Un altro ostacolo all’adozione è la limitata maturità delle aziende italiane in termini di infrastruttura tecnologica: a prescindere dalla dimensione dell’azienda, la maggior parte di queste ancora non hanno un’infrastruttura abilitata (circa il 65%). Solo le banche da questo punto di vista sembrano più avanti nell’avere almeno un’abilitazione tecnologica (con circa l’80%).

Per chi invece un’infrastruttura la ha, si nota una preferenza importante nel tenere i dati “a casa”, limitandosi a infrastrutture “ibride” ma non completamente su cloud pubblico. Più del 95% delle aziende ha infrastrutture on-premise oppure ibride. Questo fa capire come sia rilevante per le aziende avere il controllo del proprio dato e forse anche una mancanza di fiducia nell’affidare dati a servizi esterni.

AI nelle PMI

Gli ambiti di applicazione dell’AI

L’intelligenza artificiale ha differenti ambiti di applicazione, ma purtroppo tante aziende sono ancora timide nel partire con casi d’uso effettivi.

Un interesse importante per l’utilizzo dell’intelligenza artificiale riguarda l’area marketing e vendite verso i clienti, con circa il 45% delle risposte.
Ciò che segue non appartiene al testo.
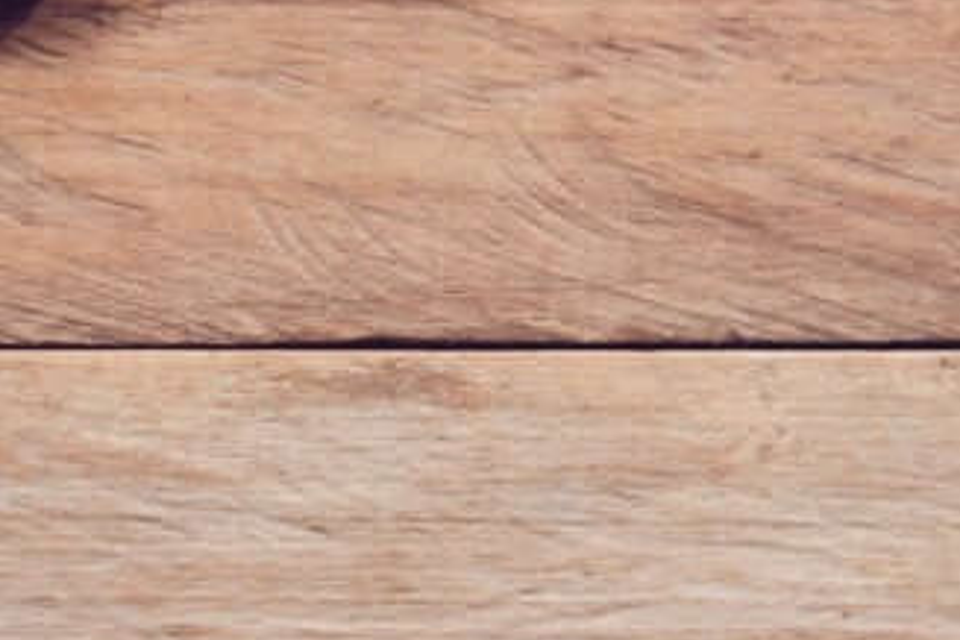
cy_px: -223
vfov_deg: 7.2
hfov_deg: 10.9
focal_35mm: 188
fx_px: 5013
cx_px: 373
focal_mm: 60
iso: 100
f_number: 8
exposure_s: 1/6
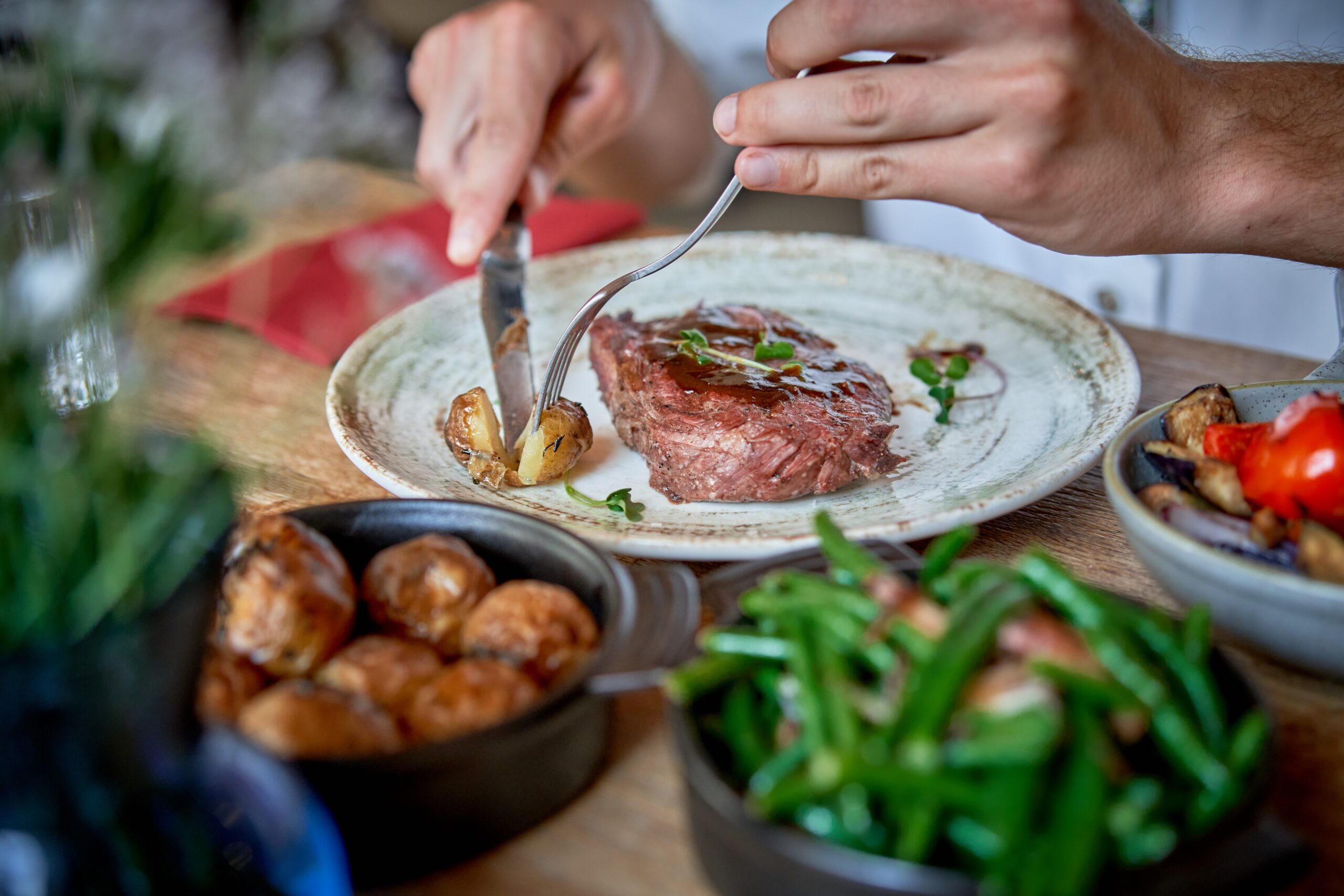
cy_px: 448
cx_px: 672
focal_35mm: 50
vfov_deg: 27.0
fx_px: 1867
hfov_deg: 39.6
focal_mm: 50
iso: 800
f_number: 2.8
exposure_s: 1/500
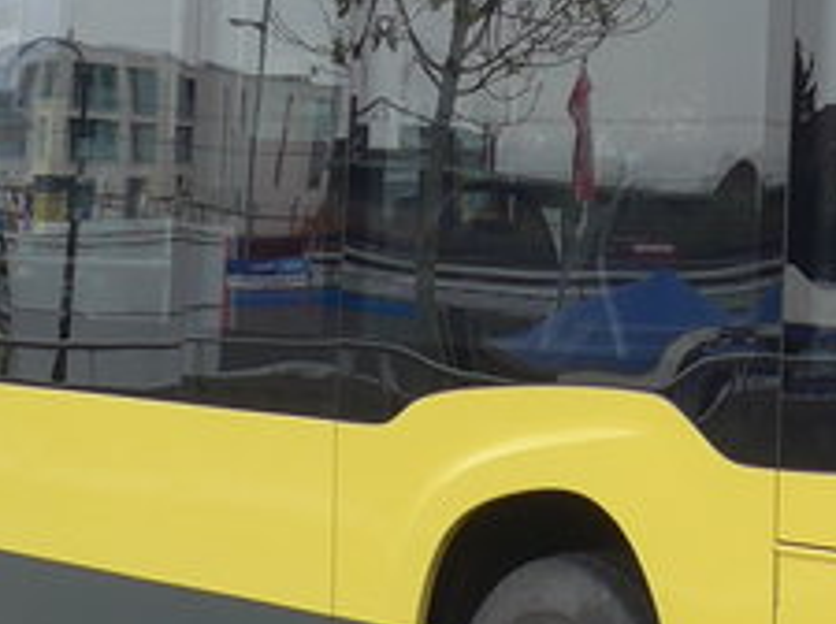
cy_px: -89
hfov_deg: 12.5
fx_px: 3737
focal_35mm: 155
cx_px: 973
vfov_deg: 9.4
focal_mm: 6
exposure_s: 1/250
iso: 80
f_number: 2.8
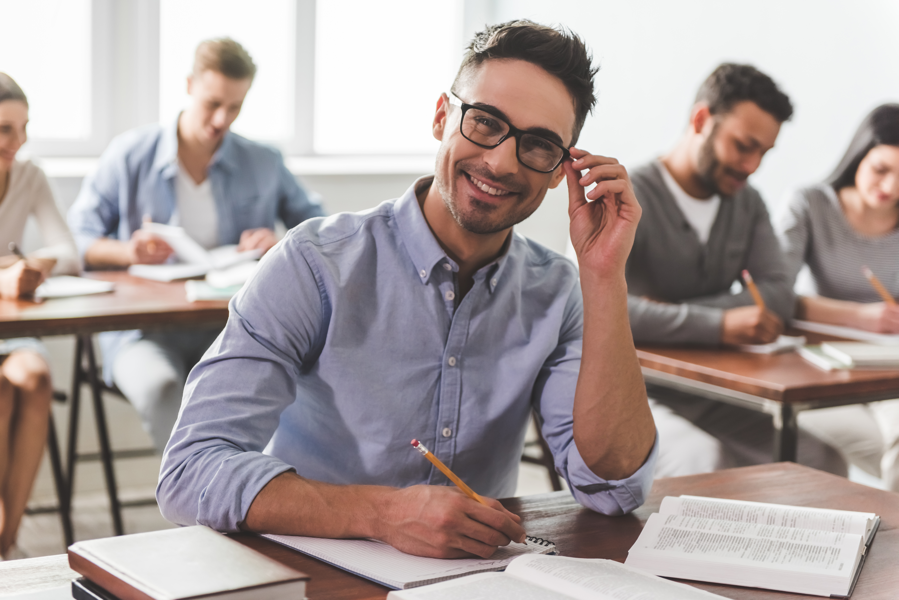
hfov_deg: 28.8
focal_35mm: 70
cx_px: 450
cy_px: 300
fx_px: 1749
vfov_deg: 19.5
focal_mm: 70
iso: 800
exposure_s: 1/125
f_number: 2.8
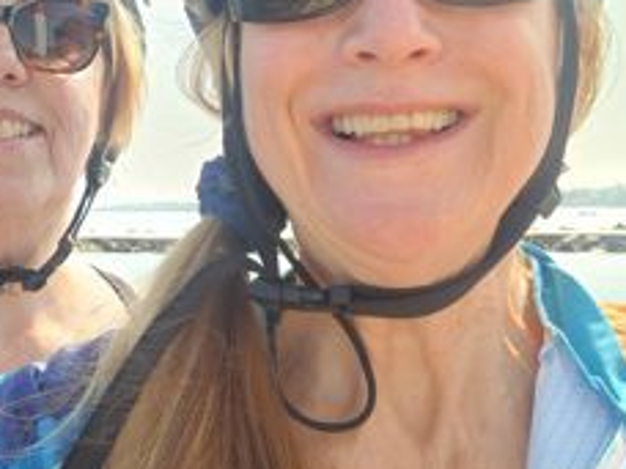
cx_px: 156
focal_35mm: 53
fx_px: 958
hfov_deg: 35.4
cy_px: 77
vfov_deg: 26.9
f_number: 1.9
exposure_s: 1/442
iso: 50
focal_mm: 3.86
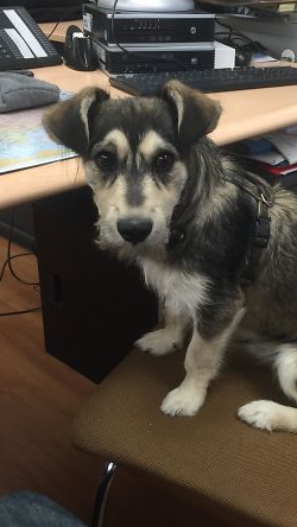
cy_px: 263
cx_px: 211
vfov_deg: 47.3
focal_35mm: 43
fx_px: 602
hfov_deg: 27.5
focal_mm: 4.15
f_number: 2.2
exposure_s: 1/30
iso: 64
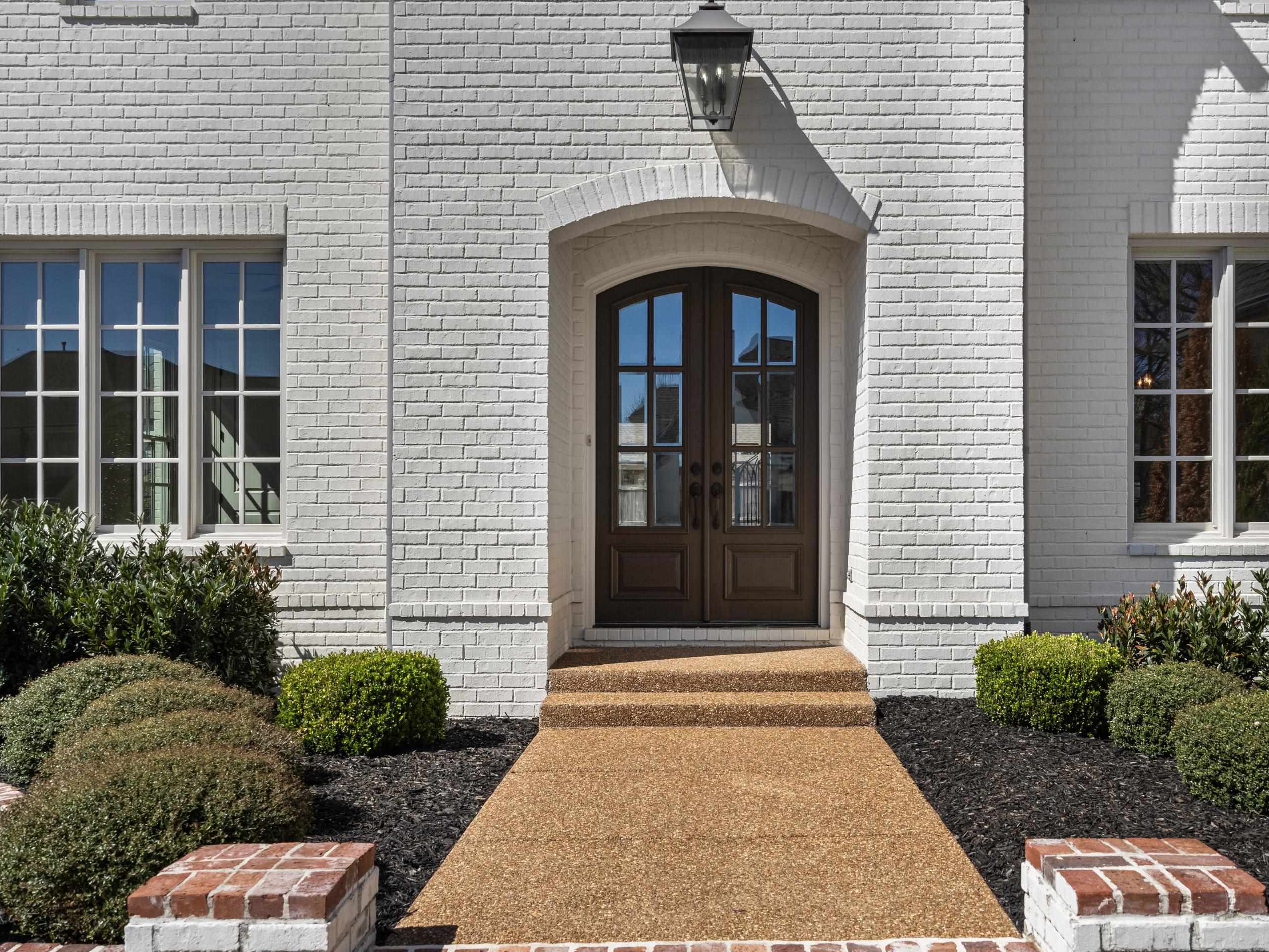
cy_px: 479
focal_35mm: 33
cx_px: 704
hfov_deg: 55.2
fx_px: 1210
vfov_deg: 42.9
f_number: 9
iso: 1250
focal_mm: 30
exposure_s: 1/1250
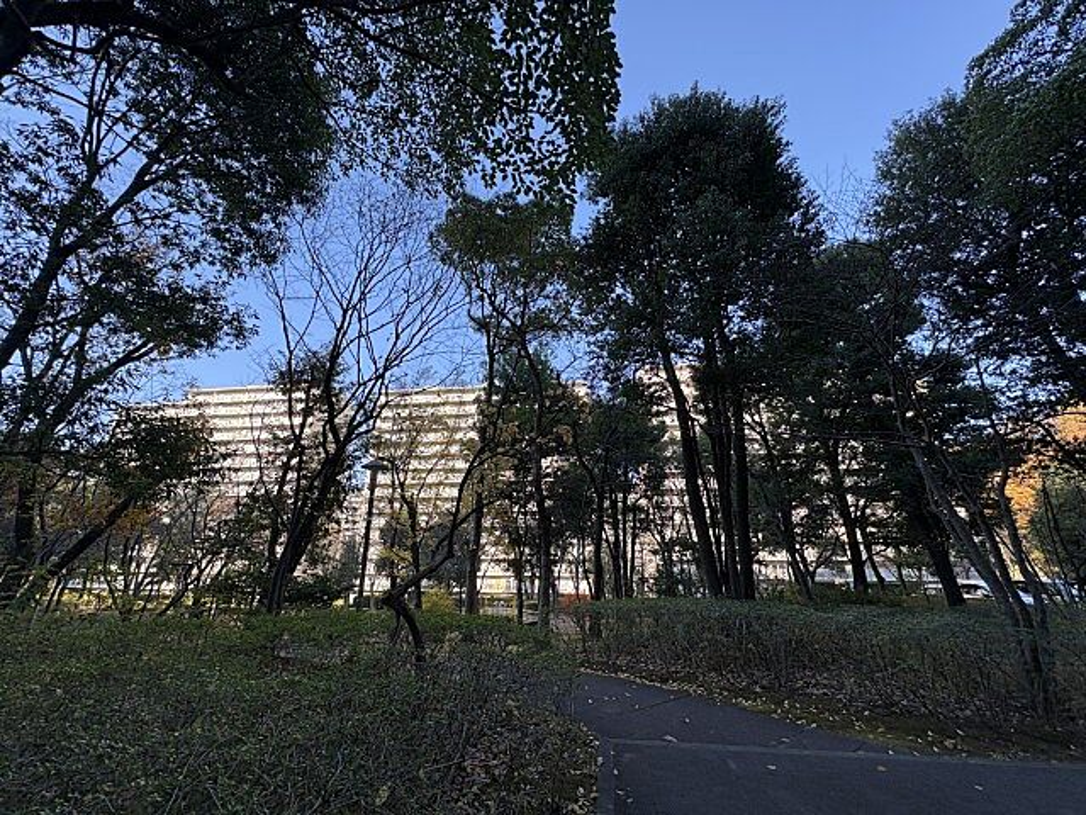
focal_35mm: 14
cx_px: 543
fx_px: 439
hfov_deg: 102.1
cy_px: 408
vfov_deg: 85.7
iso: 50
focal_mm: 2.22
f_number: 2.2
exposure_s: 1/290
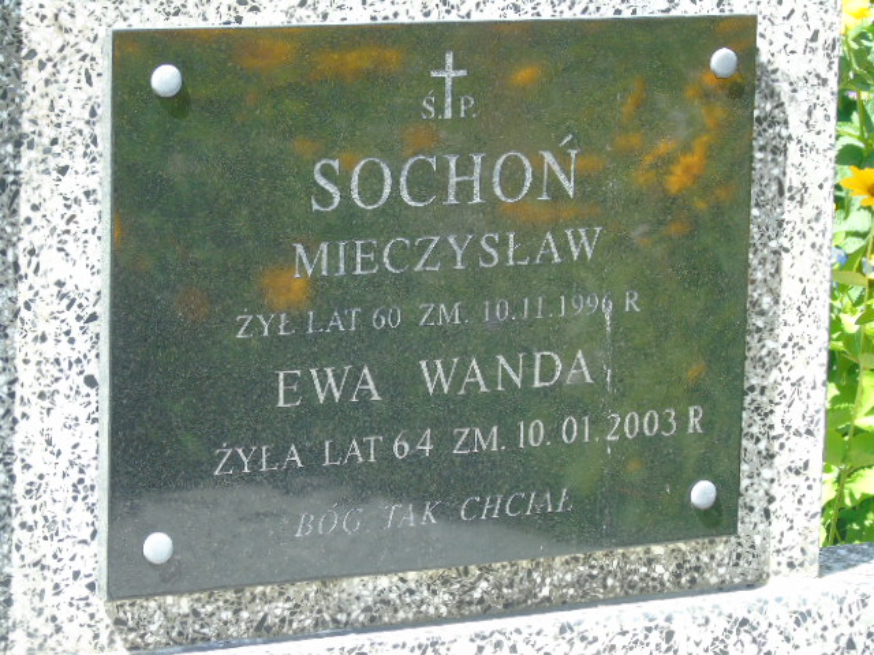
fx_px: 3585
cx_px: 437
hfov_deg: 13.9
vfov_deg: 10.4
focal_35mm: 142
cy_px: 328
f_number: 4.7
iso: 100
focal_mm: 25
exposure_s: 1/125
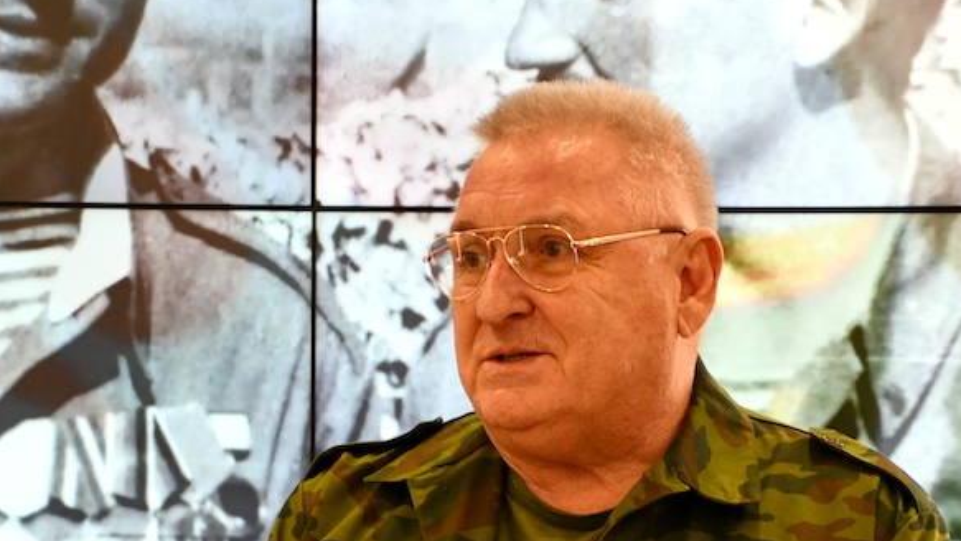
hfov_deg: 11.2
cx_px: 499
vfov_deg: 6.3
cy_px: 641
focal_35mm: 193
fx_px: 4918
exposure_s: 1/125
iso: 1250
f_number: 4.8
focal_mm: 56
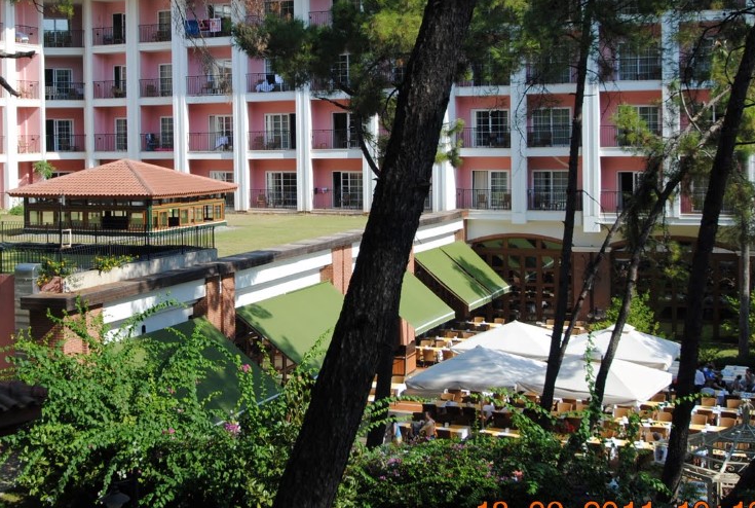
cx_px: 290
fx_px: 1177
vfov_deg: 24.2
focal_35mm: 56
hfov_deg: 35.4
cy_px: 179
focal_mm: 24
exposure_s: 1/200
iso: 100
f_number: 7.1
Un altro ambito dove risulta essere molto applicata è quello legale, con oltre il 50% di interesse. Tale interesse risulta giustificato dal fatto che il settore legale è estremamente orientato alla gestione dei documenti, in termini di analisi di grosse moli documentali e produzione di documenti. Questi processi, al giorno d’oggi, possono essere del tutto o in parte automatizzati tramite l’AI.

Anche in ambito Information Tecnology (IT) ed Environmental, Social & Governance (ESG) la copertura è buona, con circa il 45% di use case ia utilizzati in entrambi i contesti, poiché oggi l’AI può supportare la funzione IT sia per quanto riguarda i tool di scrittura di codice sia per la gestione dell’infrastruttura e la sicurezza informatica, mentre nell’ESG può aiutare ad avere sistemi che permettano di migliorare gli aspetti correlati e il monitoraggio, evidenziando come sia importante il tema all’interno delle organizzazioni.

La preoccupazione per il quadro normativo

L’intelligenza artificiale, e in particolare l’AI generativa, richiede alle organizzazioni di essere costantemente aggiornate sulle normative applicabili e di stabilire linee guida e principi chiari per facilitarne lo sviluppo, l’utilizzo e l’implementazione. Tuttavia, il 13% delle aziende che hanno partecipato allo studio ha evidenziato l’instabilità del quadro normativo come uno dei principali ostacoli all’adozione dell’AI e circa il 60% delle aziende intervistate ancora non ha una corretta conoscenza del contesto normativo.

L’attuale quadro normativo, con l’iniziativa pioneristica dell’AI Act, è ancora agli inizi ed è limitato sia geograficamente che per quanto riguarda la portata. Inoltre, l’AI responsabile non è solo un compito del legislatore e delle istituzioni, né solo delle imprese. Realizzare un’AI etica, responsabile e sostenibile è un compito collettivo, una responsabilità comune che richiede un’alleanza tra tessuto produttivo, mondo accademico, società civile e istituzioni pubbliche.

Nei prossimi anni, si prevede che le iniziative di AI saranno protagoniste nel promuovere la trasformazione tecnologica nelle aziende e nelle amministrazioni. Bisogna accelerare il grado di adozione dell’intelligenza artificiale nelle nostre aziende, che oggi rappresenta un vantaggio competitivo ma domani sarà una necessità per rimanere competitivi sul mercato.